America’s response to 9/11: A commendable effort

Home Opinions America’s response to 9/11: A commendable effort

If you attack us, we will destroy you. That’s the message the United States sent to the world after the 9/11 attacks. The response to 9/11 wasn’t perfect—but it was necessary, and it was good.

Our society isn’t militaristic; we value peace. Unfortunately, we often choose to forget history and hope that through appeasement and noninvolvement, conflicts will disappear magically. They won’t. Despite the War on Terror’s unpopularity, it’s an indisputable fact that there hasn’t been one successful terrorist attack on U.S. soil in eleven years. And that’s because of what our military sacrificed.

Our armed forces are the best in the world. But the military was never intended to transform the culture of a radical society seeking to destroy other civilizations. The military exists to destroy with brutal efficacy those who would do us harm. As Navy SEAL and author Marcus Luttrell said, “You guys in the political round, you talk about it. Figure it out. Make sure you do everything you can do before you send me over there. Because once you do send me over there and you take the leash off me, I am going to create so much hell and do everything to annihilate whatever is in front of me that they will never attack this place again. That’s how we do business.”

The political realm figured it out. And now’s not the time to criticize the way the military does business. We are dealing with individuals so diametrically opposed to our existence they would rather die than see our culture survive. This leaves no room for diplomacy. An attack on 3,000 civilians nullifies the traditional rules of engagement. So were we right to “light up their world like the Fourth of July?” (Thanks Toby Keith). Yes, even if it didn’t meet our every expectation.

We hoped for too much in Iraq. Since the Marshall Plan following World War II, our foreign policy makers have adopted the idea that by exporting our freedom to the world we may become friends with our former enemies. This “nation-building” hasn’t worked. These regimes have never supported our efforts to defend ourselves from the radical individuals among them; why should they accept the hand of friendship we have offered?
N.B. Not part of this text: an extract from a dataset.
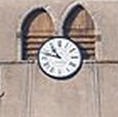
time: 10:47
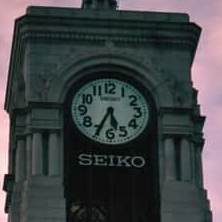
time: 5:34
They don’t care. We are culturally incompatible.

Of course a precise engagement against specific individuals would have been preferable to a 10-year occupation. But limited responses are only an option when the societies support our efforts. We are locked in a cultural war with immeasurable costs and consequences. Our response was a commendable effort to create peace in a society without a foundation for it. It dissuaded other regimes from supporting terrorist groups. The military protected the United States of America from another attack on innocent civilians. That alone renders the response an overwhelming success.